Leistungsschutzrecht in Österreich: Die Snippets sollen nicht entkommen
Zeitungs- und Zeitschriftenverlage in Österreich haben sich ein Leistungsschutzrecht von der Bundesregierung gewünscht. Aufgrund des symbiotischen Naheverhältnisses zwischen zweiter und vierter Gewalt haben sie es auch bekommen.
Zwar sprechen die Erläuterungen der Bundesregierung davon, dass die Regelung des Leistungsschutzrechts „zur Diskussion gestellt“ werde. Jedoch hat diese Diskussion in Österreich schon längst stattgefunden. Bereits im inoffiziellen Entwurf vom Juni 2014 war ein solches Leistungsschutzrecht nach deutschem Vorbild enthalten, das weitgehend die selben systemischen Fehler enthielt und die gleichen juristischen Fragen unbeantwortet ließ.
Die geplante Regelung in der Begutachtungsvorlage der Novelle (Paragraf 76f) vom Juni 2015 ist nun wortgleich mit dem Entwurf des vorangegangenen Jahres. Die seit damals veröffentlichten Stellungnahmen zum Leistungsschutzrecht haben also weder in der Politik noch bei den Beamten des Justizministeriums Gehör gefunden. Und auch im österreichischen Nationalrat wird weniger diskutiert als abgenickt. Das neue Leistungsschutzrecht dürfte daher erwartungsgemäß zum 1. Oktober 2015 in Kraft treten.
Nur Google wird betroffen sein
Die urheberrechtliche Ausgangslage in Österreich ist weitgehend mit der deutschen vergleichbar. Warum österreichische Zeitungen und Zeitschriften, wie es in den Erläuterungen heißt, den „Schutz von Zeitungs- und Magazinverlagen im Internet-Zeitalter durch ein neues Leistungsschutzrecht eingefordert“ haben, bleibt angesichts des Adressatenkreises des Leistungsschutzrechts und des bereits bestehenden Urheberrechts an den Presseinhalten völlig unklar. Auch in Österreich sind sich die juristischen Fachkreise darin einig, dass es keine Schutzlücke gibt, die es zu schließen gegolten hätte.

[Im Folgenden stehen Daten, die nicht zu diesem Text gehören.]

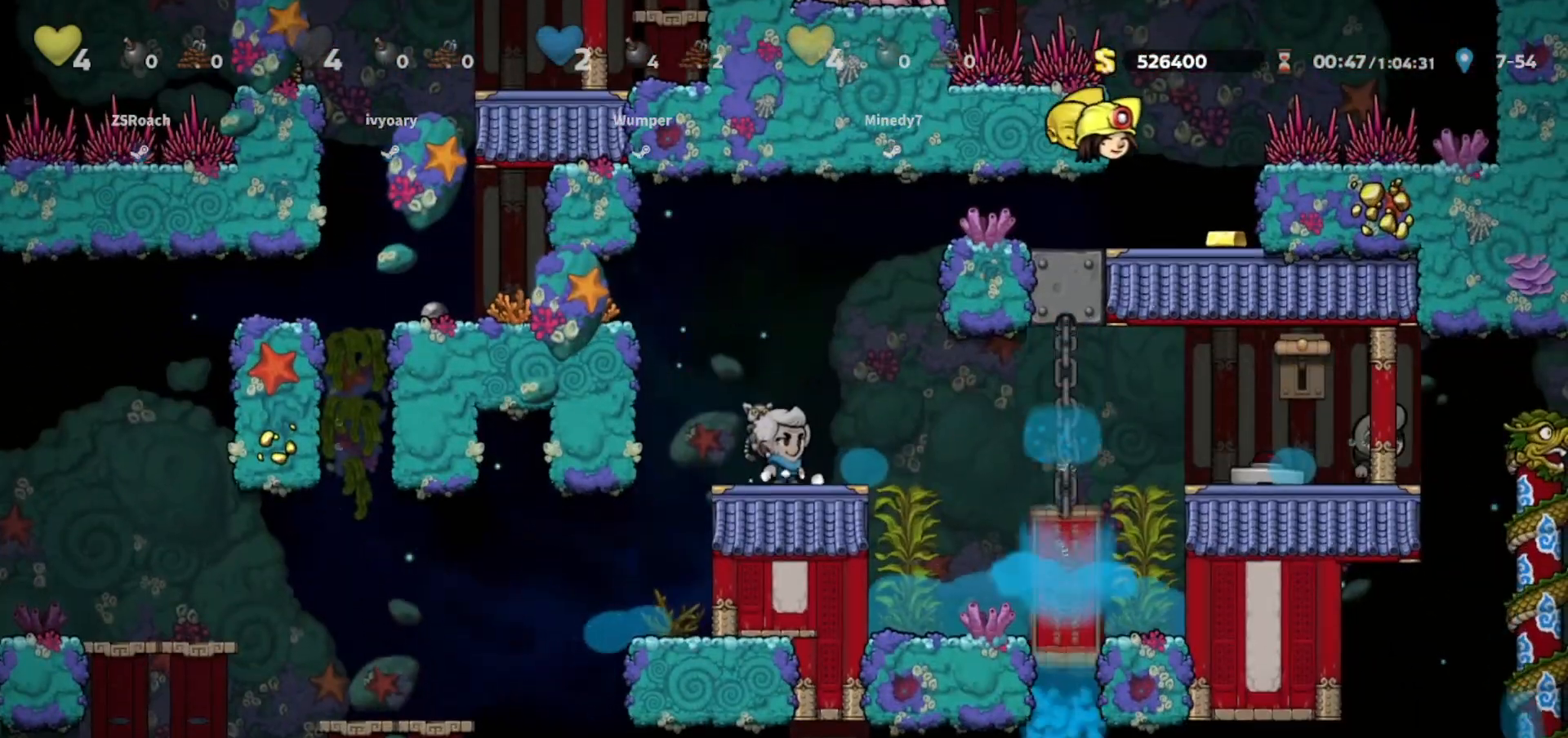
{"keys": [], "events": []}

Ebenso wie bei dem in Deutschland beschlossenen Modell sollen vom Leistungsschutzrecht nur „gewerbliche Anbieter von Suchmaschinen oder gewerbliche Anbieter von Diensten […], die Inhalte entsprechend aufbereiten“, betroffen sein. So definiert es Paragraf 76 Absatz 2 der Novelle. Für den österreichischen Markt heißt das: Nur Google wird betroffen sein. Denn andere Dienste, die „Inhalte entsprechend aufbereiten“, sind in Österreich nicht ansässig oder bewegen sich hinsichtlich ihrer Bedeutung unterhalb der Wahrnehmungsschwelle. Das wird mit dieser Regelung für Österreich sicherlich auch so bleiben.
Alle anderen Online-Dienste werden damit auch in Österreich nicht vom Leistungsschutzrecht der Verlage erfasst sein, sondern müssen Presseinhalte gegebenenfalls auf dem bislang üblichen Weg lizenzieren. Das betrifft Repositorien, Archive oder jegliche anderen Internetangebote, die einzelne Zeitungsartikel oder ganze Zeitschriften digital zur Verfügung stellen wollen.
Leistungsschutz auch für Blogs und Online-Medien?
Auch wenn Gesetzestexte keinen urheberrechtlichen Schutz genießen, wollte man im Justizministerium nicht alles unbesehen von den Deutschen kopieren. So hält sich die österreichische Regelung nicht damit auf, den Kreis der durch das neue Recht privilegierten Inhalteanbieter ausführlich zu definieren, um so den in Deutschland in Gang gekommenen juristischen Interpretationsprozess weiter zu entfachen.
In Österreich kommt laut Entwurf jeder in den Genuss des Leistungsschutzrechts, der eine „Zeitung oder Zeitschrift in einem Massenherstellungsverfahren oder in Form einer Internetausgabe herstellt“. Ganz offensichtlich hat der Gesetzgeber die klassischen Printverlage im Blick, die zusätzlich eine Onlineausgabe einer Zeitung oder Zeitschrift produzieren.
Es wird also einen neuen Interpretationsprozess geben, der sich mit der Frage beschäftigen wird, ob es das neue Leistungsschutzrecht auch für reine Online-Medien im Blogformat geben wird.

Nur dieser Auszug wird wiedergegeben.